Despite the December dot-plot graph showing policymakers expect two rate increases this year, he said the Fed was prepared to change course “significantly if necessary.” His reassuring remarks helped stocks stage a strong recovery.
Powell repeated this pledge during a conversation Thursday at the Economic Club of Washington, D.C.:
“We have the ability to be patient and watch patiently and carefully as we watch the economy evolve.”
The Fed chair was clearly trying to backtrack on the bullish tone of his December press conference, which alarmed investors and led to a stock market sell-off. Interestingly, it was not the first time Powell misjudged the impact of Fed statements, as newly released transcripts from 2013 meetings revealed.
Each January, the Fed publishes the full transcripts from the FOMC meetings five years ago. Unlike the minutes released three weeks after each meeting, which cloak the participants in anonymity, the transcripts relate remarks verbatim with names attached.
In the April 30-May 1 meeting in 2013, the panel was debating whether to announce it would taper its asset purchases and Powell was one of those urging it to do so. “This is not an unmanageable thing in the context of reasonable economic data,” the future chairman, then a governor, said. “This is not going to be done in a way that provokes a massive reaction of shock from the market.”
When Chair Ben Bernanke followed this advice, he threw markets into a panic that has gone down in history as the “taper tantrum” – a massive sell-off in Treasury bonds that pushed up yields. The sell-off provoked by Powell’s misjudgment at his December press conference took place in the stock market, when the Dow closed down 352 points, having fallen 1.5 percent.

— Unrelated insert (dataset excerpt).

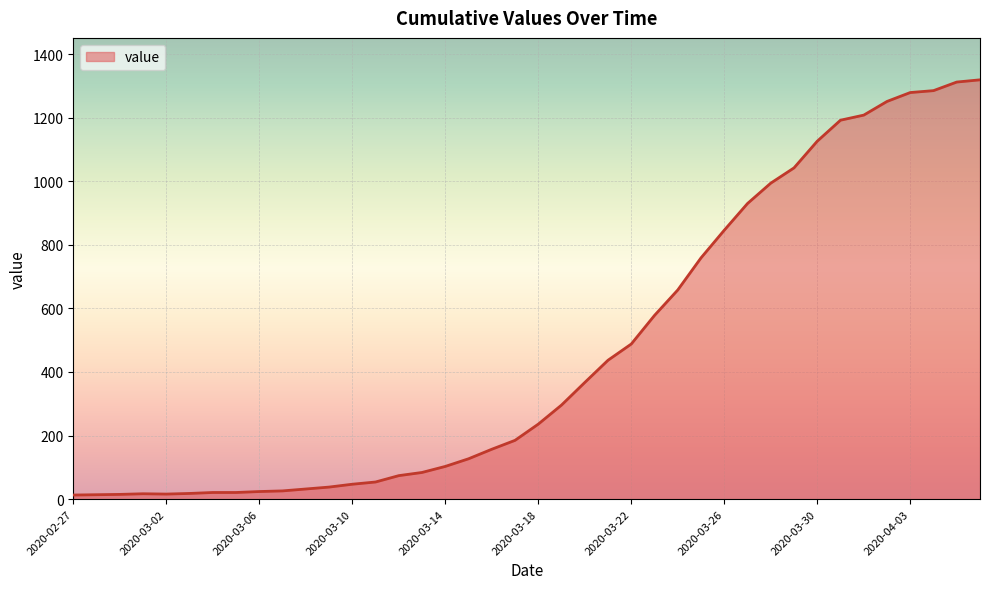

Is this an area chart (filled region under the line)?

Yes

Both in Europe and the US, economic signals are mixed, so it’s hard to predict which way the central banks will go. It seems talk of the Fed actually cutting rates again this year might have been an overreaction to some of the bearish indicators. Likewise, in Europe, the economy is proving more resilient than pessimists were expecting.
The good news is that both the Fed and the ECB are treading more cautiously and not locking themselves into one path or another.